PBMC single-cell RNA sequencing

PBMCs from a total of 24 BCR-UV patients and healthy controls (Supplementary Data 3) were thawed quickly at 37 °C and resuspended in RPMI media supplemented with 10% FBS. Approximately, 1,000-1,200 viable cells per microliter were loaded for capture onto the Chromium System using the v3 single-cell reagent kit (10X Genomics, Chromium Next GEM Single Cell 3ʹ GEM, Library & Gel Bead Kit v3.1, 16 rxns PN-1000121). Following capture and lysis, scRNA-Seq libraries were prepared from ~16k cells using a 10X Genomics Chromium device and Chromium Single Cell Reagent Kit (10X Genomics, Chromium Next GEM Single Cell 3ʹ Library Kit v3.1 16 rxns PN-1000157) according to manufacturer’s protocol. GEX (transcriptome) libraries were sequenced on a NovaSeq 6000 DNA sequencer (Illumina, Inc.) using V1.5 chemistry, generating ~160 M GEX reads per sample and ~40 M ADT reads per sample. The raw data was processed using RTA 3.4.4. Sequencing information is shown in Supplementary Data 4.

Preprocessing of scRNAseq data

The raw fastq data were processed using cellranger v6.0.069 with genome assembly GRCh38 (hg38), 3’ and 5’ assay chemistry SC3Pv3, and an expected cell count of 10,000 per sample (Supplementary Data 5). Further analysis of the single-cell data was done using the Seurat v4.0.570 package in the R v4.1.0 environment71. Cells with fewer than 300 genes and number of transcripts counts less than 1,000 and more than 12,000, more than 8% mitochondrial and 40% ribosomal fraction were excluded from the dataset. Doublets were detected and removed using the doubletFinder v3.0 package72 in R, set with an expected doublet level of 7%. Data were normalized using the “LogNormalize” method with the scaling factor set at 10,000. The variables, sample batch, percent mitochondria, percent ribosomes, transcript counts and gene counts, were regressed out using the ScaleData function.

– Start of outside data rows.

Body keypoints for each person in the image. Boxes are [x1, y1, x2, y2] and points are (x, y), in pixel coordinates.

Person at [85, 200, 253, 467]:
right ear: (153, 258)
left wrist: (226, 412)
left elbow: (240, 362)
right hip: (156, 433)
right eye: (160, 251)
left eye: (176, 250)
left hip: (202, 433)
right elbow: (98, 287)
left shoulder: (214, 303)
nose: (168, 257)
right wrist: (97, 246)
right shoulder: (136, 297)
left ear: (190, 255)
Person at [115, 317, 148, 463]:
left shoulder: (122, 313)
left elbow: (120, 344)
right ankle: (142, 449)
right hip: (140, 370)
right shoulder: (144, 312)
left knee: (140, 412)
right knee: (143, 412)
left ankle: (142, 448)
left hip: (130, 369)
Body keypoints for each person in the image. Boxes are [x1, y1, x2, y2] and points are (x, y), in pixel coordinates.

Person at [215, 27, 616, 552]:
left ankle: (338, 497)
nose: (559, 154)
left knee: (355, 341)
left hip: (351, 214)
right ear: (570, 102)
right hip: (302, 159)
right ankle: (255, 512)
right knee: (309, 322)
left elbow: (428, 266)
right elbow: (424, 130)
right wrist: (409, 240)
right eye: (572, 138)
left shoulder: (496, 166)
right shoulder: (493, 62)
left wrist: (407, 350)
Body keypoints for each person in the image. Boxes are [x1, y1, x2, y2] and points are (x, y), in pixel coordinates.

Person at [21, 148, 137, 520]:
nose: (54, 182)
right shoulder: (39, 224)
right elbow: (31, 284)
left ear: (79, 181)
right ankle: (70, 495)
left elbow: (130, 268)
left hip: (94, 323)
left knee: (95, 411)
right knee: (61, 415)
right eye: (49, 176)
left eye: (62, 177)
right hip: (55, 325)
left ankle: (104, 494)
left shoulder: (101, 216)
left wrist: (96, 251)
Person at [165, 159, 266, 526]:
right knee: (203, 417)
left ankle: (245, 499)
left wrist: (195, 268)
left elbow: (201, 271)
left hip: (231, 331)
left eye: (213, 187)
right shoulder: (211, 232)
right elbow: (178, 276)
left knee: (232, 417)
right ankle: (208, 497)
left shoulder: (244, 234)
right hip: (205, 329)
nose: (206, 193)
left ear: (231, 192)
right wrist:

Dimension reduction, clustering and visualization

Cells were clustered using Principal Component Analysis (PCA) using the RunPCA function. The first 20 PCs identified (by Elbow method) were used in the ‘FindNeighbors’ (based on k-nearest neighbor (KNN) graphs) and ‘FindCluster’ (Louvain algorithm) functions in Seurat. RunTSNE and RunUMAP functions were used with “pca” as the reduction method, to visualize the data. The FindAllMarkers function was used to identify cluster-specific markers. Cell type annotation was generated manually combining automatic annotation results from ScType73, with “Immune System” set as the tissue type, and SCSA74, with the whole database as a reference. Outcomes from ScType and SCSA were used to curate cluster annotation and identify NK cells by plotting the expression of lineage-specific genes.

FlowSOM analysis

Live NK cells (Aqua L/D-CD3-CD20-CD56+) were gated from 18 BCR-UV patients sampled at baseline (i.e., at disease onset or relapse) and 10 healthy controls. NK cell fraction (range 5,011 to 42,358 NK cells) was down-sampled to 5,000 NK cells per donor using FlowJo DownsampleV3 plugin, concatenated and subjected to t-distributed stochastic neighbor embedding (t-SNE, iteration 1000, perplexity 30). The FlowSOM plugin in FlowJo was used to cluster cells into 12 meta-clusters (following 12 clusters identified in scRNAseq). The frequencies of the 12 NK cell meta-clusters are added as Supplementary Data 6.

Statistical analysis

Quantification and data analysis of experiments are expressed either as median with ranges (box and whiskers plot) or as mean ± standard deviation (bar and dot plots). P values were calculated using analysis of variance (ANOVA- Tukey’s multiple comparison test) or two-tailed Student’s t-test for pairwise comparisons or non-parametric Mann-Whitney U test or Kruskal-Wallis test with Dunn’s multiple comparison and were calculated using Graphpad Prism v.9. Differences in proportions of scRNAseq data between the groups were assessed using the “scProportionTest” package75, with number of permutations set at 10,000. Qualitative experiments were repeated independently to confirm accuracy.

Systemic therapy of patients

Details of individual patient’s treatment category, clinical and angiographic activity as well as the systemic immunomodulatory therapy are included in Supplementary Data 7.

Reporting summary

Further information on research design is available in the Nature Portfolio Reporting Summary linked to this article.